'''

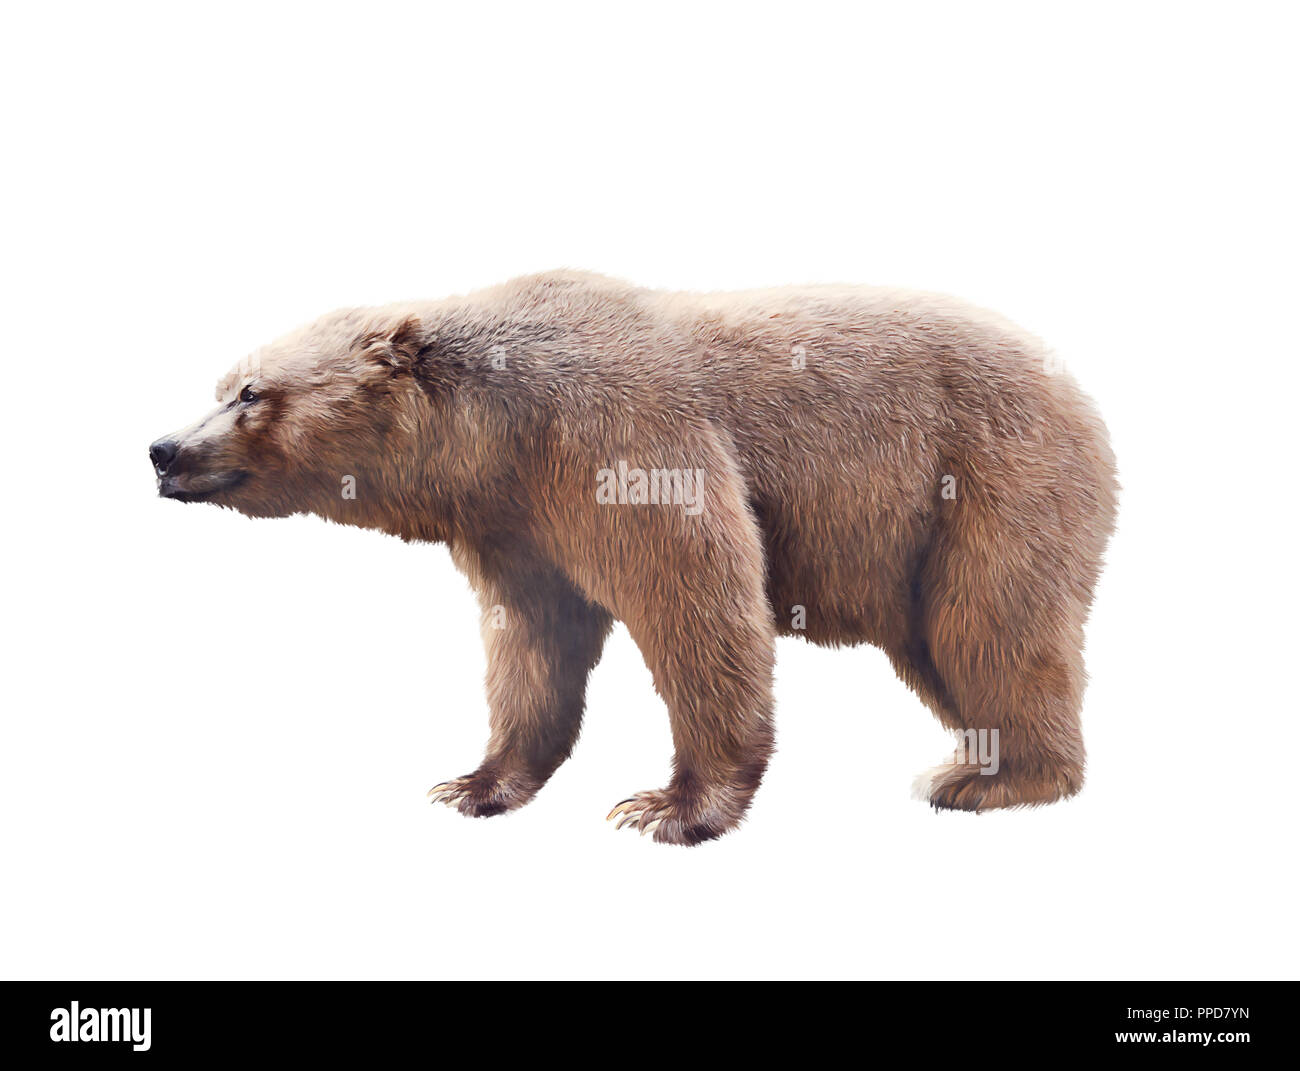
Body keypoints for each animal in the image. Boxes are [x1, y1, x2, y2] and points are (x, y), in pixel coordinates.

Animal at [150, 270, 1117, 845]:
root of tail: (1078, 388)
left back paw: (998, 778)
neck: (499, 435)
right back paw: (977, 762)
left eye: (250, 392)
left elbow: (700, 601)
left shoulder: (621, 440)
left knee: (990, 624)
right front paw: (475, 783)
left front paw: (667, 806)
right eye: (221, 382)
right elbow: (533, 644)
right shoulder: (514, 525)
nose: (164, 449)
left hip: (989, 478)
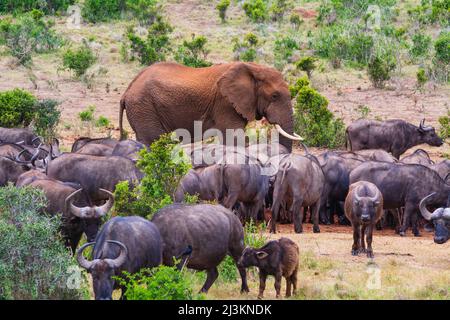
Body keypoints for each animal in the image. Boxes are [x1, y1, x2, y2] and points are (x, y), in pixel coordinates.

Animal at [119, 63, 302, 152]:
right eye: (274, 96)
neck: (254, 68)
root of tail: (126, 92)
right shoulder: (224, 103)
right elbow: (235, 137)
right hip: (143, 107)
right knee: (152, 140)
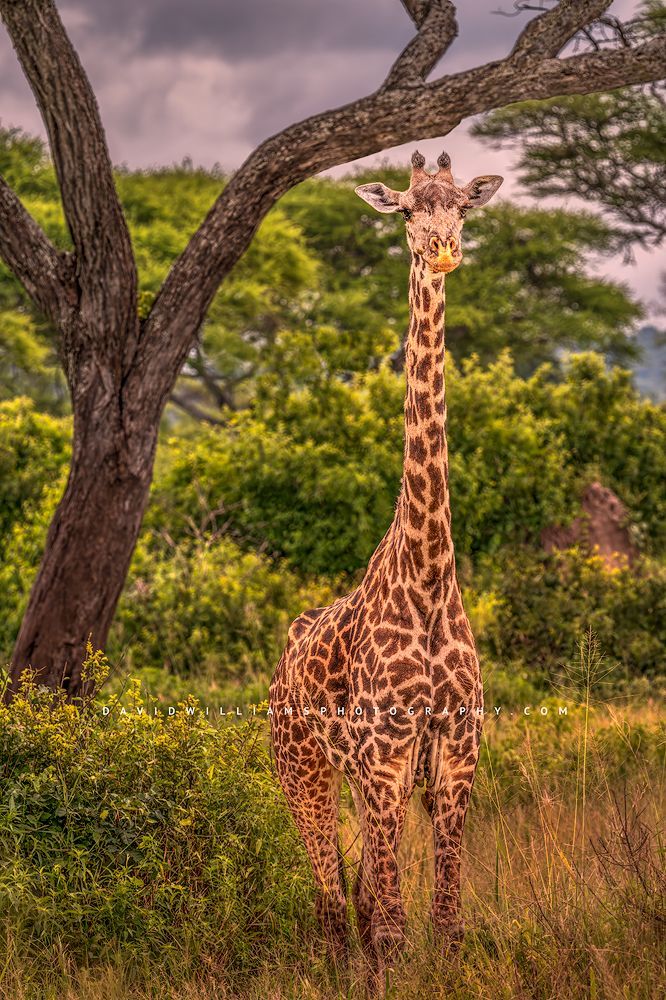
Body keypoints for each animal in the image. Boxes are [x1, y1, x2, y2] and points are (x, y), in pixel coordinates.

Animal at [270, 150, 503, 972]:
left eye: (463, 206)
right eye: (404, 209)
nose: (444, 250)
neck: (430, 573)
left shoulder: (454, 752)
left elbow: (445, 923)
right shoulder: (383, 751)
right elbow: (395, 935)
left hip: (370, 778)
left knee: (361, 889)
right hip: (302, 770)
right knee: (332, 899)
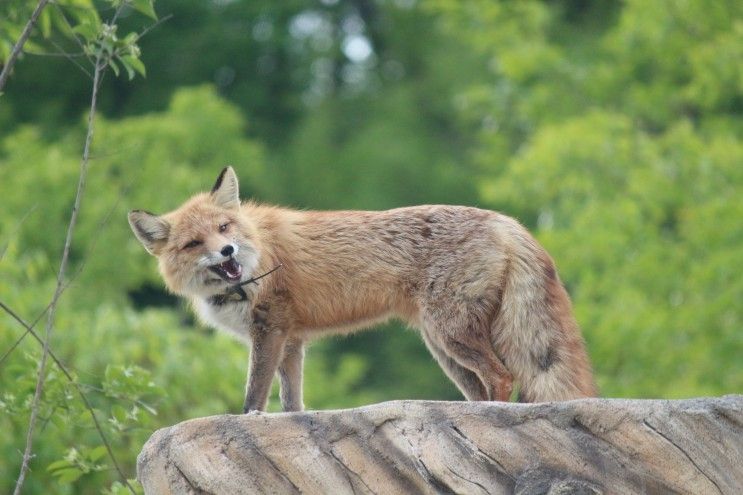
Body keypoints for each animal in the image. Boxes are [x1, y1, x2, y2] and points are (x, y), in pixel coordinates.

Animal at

'''
'''

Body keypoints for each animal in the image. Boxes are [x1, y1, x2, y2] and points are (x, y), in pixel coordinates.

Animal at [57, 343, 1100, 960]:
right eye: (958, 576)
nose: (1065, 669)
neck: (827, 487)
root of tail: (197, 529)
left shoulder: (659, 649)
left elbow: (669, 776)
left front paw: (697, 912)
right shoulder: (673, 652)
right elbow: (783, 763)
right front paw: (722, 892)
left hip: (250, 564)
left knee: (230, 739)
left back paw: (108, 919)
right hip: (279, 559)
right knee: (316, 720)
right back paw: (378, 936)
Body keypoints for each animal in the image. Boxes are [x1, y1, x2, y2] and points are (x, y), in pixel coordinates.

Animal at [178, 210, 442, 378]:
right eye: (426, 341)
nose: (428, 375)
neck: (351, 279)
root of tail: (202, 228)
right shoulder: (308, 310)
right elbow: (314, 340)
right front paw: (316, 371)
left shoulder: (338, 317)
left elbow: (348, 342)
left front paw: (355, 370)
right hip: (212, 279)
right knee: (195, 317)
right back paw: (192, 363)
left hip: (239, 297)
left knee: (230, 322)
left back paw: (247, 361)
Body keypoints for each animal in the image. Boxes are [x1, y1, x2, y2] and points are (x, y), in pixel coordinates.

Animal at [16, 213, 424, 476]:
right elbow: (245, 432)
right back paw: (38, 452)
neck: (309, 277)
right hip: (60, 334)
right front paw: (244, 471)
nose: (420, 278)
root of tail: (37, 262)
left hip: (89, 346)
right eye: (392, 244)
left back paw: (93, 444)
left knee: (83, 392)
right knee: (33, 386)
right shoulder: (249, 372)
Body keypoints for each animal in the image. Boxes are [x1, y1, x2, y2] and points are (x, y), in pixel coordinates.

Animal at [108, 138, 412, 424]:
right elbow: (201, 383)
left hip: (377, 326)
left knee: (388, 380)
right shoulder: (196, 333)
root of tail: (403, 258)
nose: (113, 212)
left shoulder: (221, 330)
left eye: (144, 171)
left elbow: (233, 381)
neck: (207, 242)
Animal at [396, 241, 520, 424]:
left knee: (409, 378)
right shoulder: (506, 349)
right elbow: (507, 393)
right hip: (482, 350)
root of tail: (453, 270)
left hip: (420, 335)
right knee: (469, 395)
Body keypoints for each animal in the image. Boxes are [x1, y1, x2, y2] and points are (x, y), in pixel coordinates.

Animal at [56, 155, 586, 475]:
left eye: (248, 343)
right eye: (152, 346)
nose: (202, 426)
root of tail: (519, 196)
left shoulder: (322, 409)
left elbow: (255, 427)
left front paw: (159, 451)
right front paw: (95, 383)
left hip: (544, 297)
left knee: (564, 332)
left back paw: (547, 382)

'''

• **WHAT IS REQUIRED**
"right elbow: (533, 644)" marks the first line to copy, and "right knee: (332, 899)" marks the last. Repeat that stretch above exactly, with no pictures.

• **WORKED SOLUTION**
right elbow: (533, 644)
right shoulder: (514, 525)
nose: (164, 449)
left hip: (989, 478)
Body keypoints for each animal in the image. Boxes are [x1, y1, x2, y2] and points are (x, y), in pixel coordinates.

Animal at [119, 63, 302, 152]:
right eye: (274, 96)
neck: (254, 68)
root of tail: (126, 92)
right shoulder: (224, 103)
right elbow: (235, 137)
right hip: (143, 107)
right knee: (152, 140)
Body keypoints for each animal in the image. Boxes are [x1, y1, x2, y2] and points are (x, y), in pixel coordinates.

Animal at [270, 150, 503, 972]:
left eye: (463, 206)
right eye: (404, 209)
nose: (444, 250)
neck: (430, 573)
left shoulder: (454, 752)
left elbow: (445, 923)
right shoulder: (383, 751)
right elbow: (395, 935)
left hip: (370, 778)
left knee: (361, 889)
right hip: (302, 770)
right knee: (332, 899)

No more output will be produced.